Revenue from network services, representing PlayStation Plus and in-game advertising, was $1.059Bn for the quarter, annualized to $4.24Bn.
Revenue from gaming software sales – most of which happen online – was $3.68Bn, or $14.73Bn annualized.
In an attempt to placate their 100 million plus angry PSN customers, Sony just gave away 5 days of credits to every PlayStation Plus member, which works out to a cost of 5/365 × $4.24Bn = $58M in direct costs.
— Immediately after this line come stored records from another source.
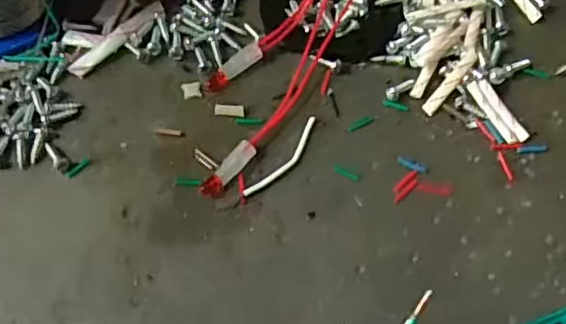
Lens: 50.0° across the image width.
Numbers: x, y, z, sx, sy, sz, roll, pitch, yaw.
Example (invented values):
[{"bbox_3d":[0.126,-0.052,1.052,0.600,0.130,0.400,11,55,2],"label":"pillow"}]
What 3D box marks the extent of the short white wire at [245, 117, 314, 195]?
[{"bbox_3d":[0.001,-0.002,0.228,0.007,0.004,0.042,37,72,12],"label":"short white wire"}]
This number is probably slightly inflated since advertising is factored in, but we can assume they’re trying to make things up to their advertisers too.
Since the entire PlayStation Network was down for 24 hours, no one could buy games, which works out to 1/365 × $14.73Bn, or $40M of lost revenue.
That’s a total of $98M in direct costs from this one outage – and this is the third and longest outage that PSN has suffered in the last 8 months. Let’s just say that $98M represents a very substantial ROI over the cost of Antithesis.
It’s almost certain that $98M overstates the immediate cost of this outage – we haven’t, for instance, dug into what portion of network services is ad revenue, or tried to model how many gamers merely postponed game purchases rather than changing their minds altogether. That said, we also haven’t attempted to quantify the longer term costs of this and other recent outages in lost customer goodwill, canceled subscriptions, or frustrated customers moving their playtime to other systems – and those costs will certainly be large.
As more and more games (even pure single player ones) require network access to play, the threat unreliable system software represents for a gaming platform is only growing.
We hope Sony’s found and fixed the root cause here – maybe autonomous testing and perfect reproduction would help?